Superar o racismo exige uma tomada de consciência individual. Uma nova atitude. Para isso, precisamos nos informar. Estudar o assunto e sobre ele refletir para não reproduzirmos a discriminação. Para não sermos prisioneiros inconscientes do racismo velado e naturalizado. Na academia, no jornalismo, nas artes e na mídia digital hoje temos uma nova geração de estudiosos que nos ajudam a entender os fundamentos da nossa sociedade estruturalmente racista. Vale dar uma olhada no que estão dizendo alguns desses intelectuais. O Globo (21/11/20) arriscou uma pequena lista: Djamila Ribeiro (filósofa), Sueli Carneiro (filósofa), Jurema Werneck (Anistia Internacional), Winnie Bueno (acadêmica e influenciadora digital), Flávia Oliveira (jornalista) e Sílvio Almeida (jurista).

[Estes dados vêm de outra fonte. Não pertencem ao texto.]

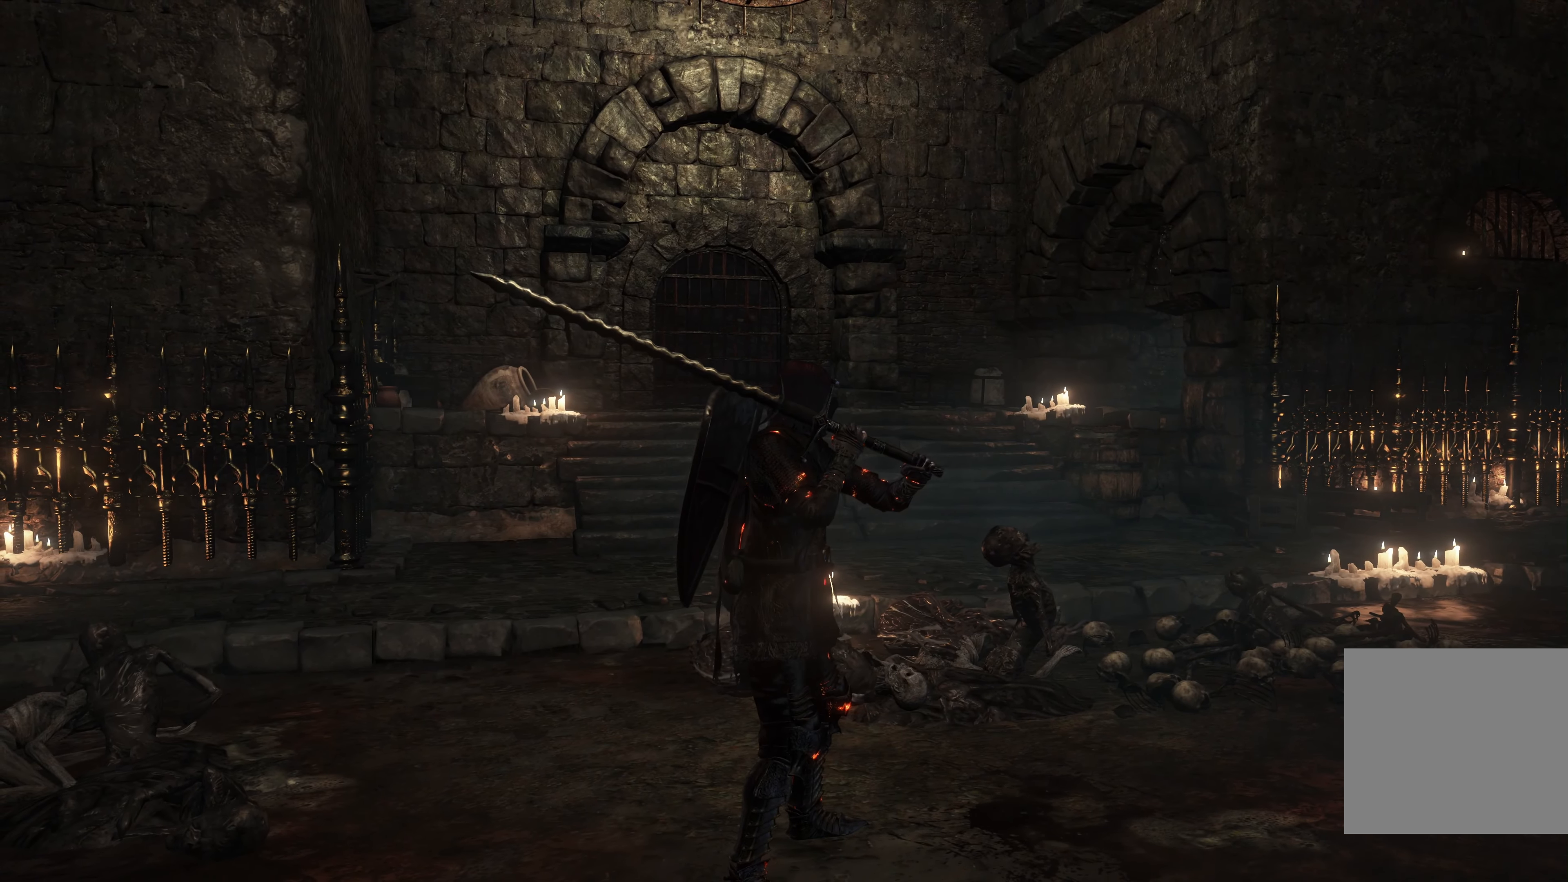
{"buttons": [], "left_stick": "center", "right_stick": "center", "events": []}
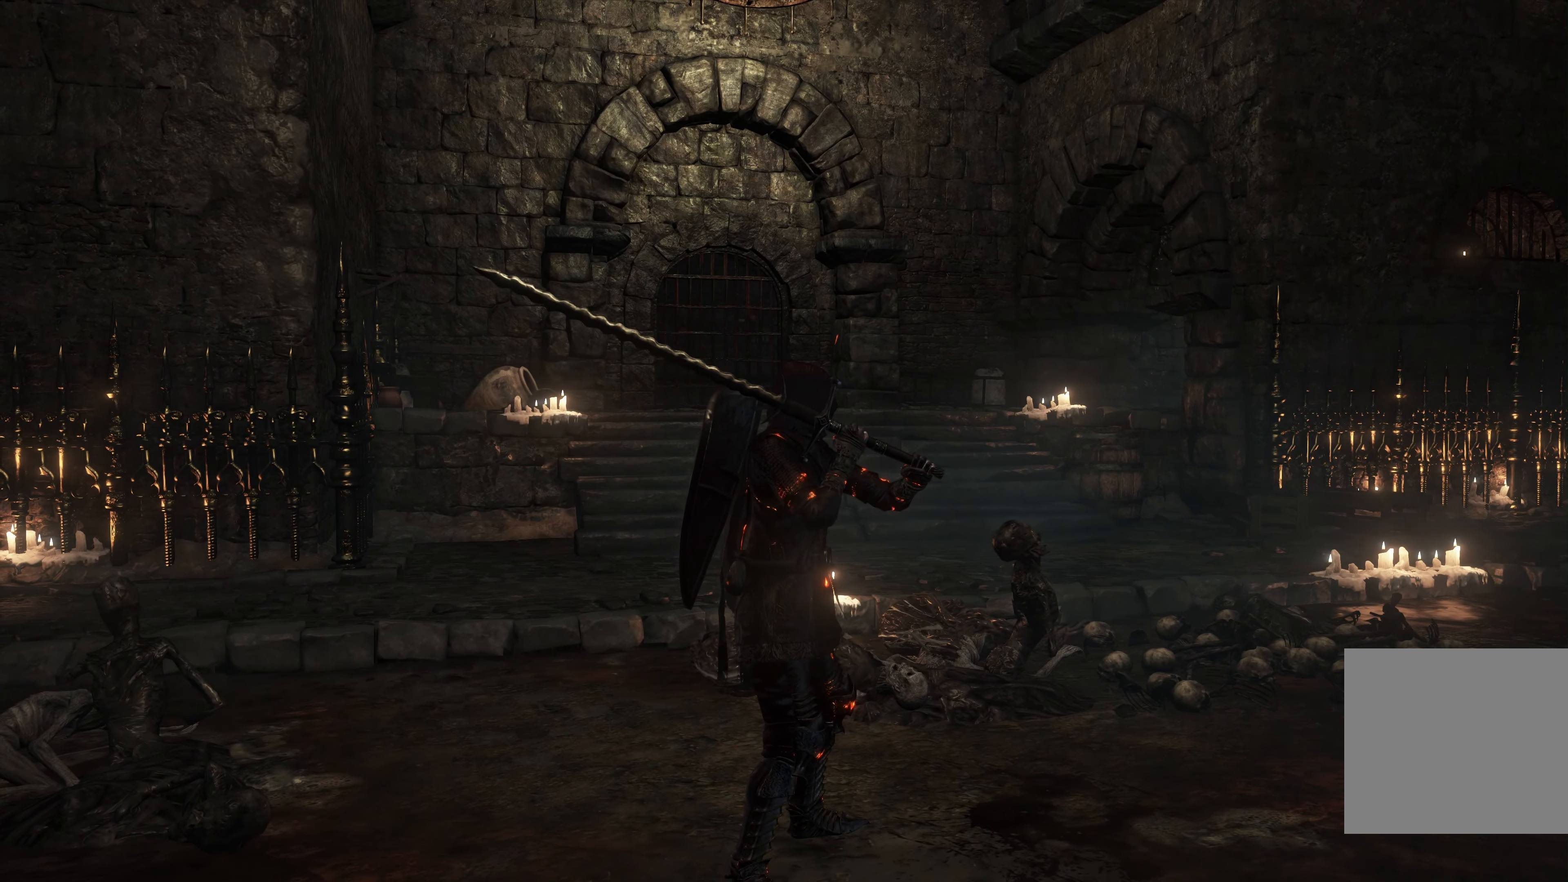
{"buttons": [], "left_stick": "center", "right_stick": "center", "events": []}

Vale também conhecer alguns dos personagens negros da história de Pernambuco e do Brasil homenageados em esculturas de Abelardo da Hora e Demétrio Albuquerque na cidade do Recife. Solano Trindade (poeta e ativista, Pátio de São Pedro), Naná Vasconcelos (percussionista, Marco Zero), Rainha do Maracatu Elefante Dona Santa (Monumento do Maracatu, Forte das Cinco Pontas), Zumbi (Praça do Carmo), Chico Science (Rua da Moeda). Aguarda-se uma estátua de Badia (fundadora da Noite dos Tambores Silenciosos).
Precisamos também de iniciativas institucionais para ultrapassar o racismo difuso. Há pouco a Associação dos Magistrados de PE e a Escola Judicial de PE organizaram um curso sobre racismo para magistrados e produziram cartilhas sobre o tema. A polêmica que se seguiu é uma prova da necessidade da iniciativa. O caminho por superar o racismo passa por normas jurídicas como o art. 5º da CF/88, XLII (“a prática do racismo constitui crime inafiançável e imprescritível, sujeito à pena de reclusão, nos termos da lei”) e a Lei nº 7.716/89. Assim como por ações afirmativas na educação e no mercado de trabalho. Os movimentos sociais organizados têm seu papel e com eles há que aprofundar o diálogo. A tão criticada imprensa está cumprindo função relevante. Basta ver as matérias publicadas neste Diário de Pernambuco para celebrar o dia da consciência negra. Ou as matérias da TV Globo no NE TV1, Jornal Nacional e em suas telenovelas. Não enxergar isso pode equivaler ao negacionismo do presidente que silenciou diante da morte de João Alberto e apressou-se a anunciar, na reunião do G-20, que o Brasil não teria tensão racial. O velho mito de que o Brasil seria uma democracia racial. Acredita quem quer.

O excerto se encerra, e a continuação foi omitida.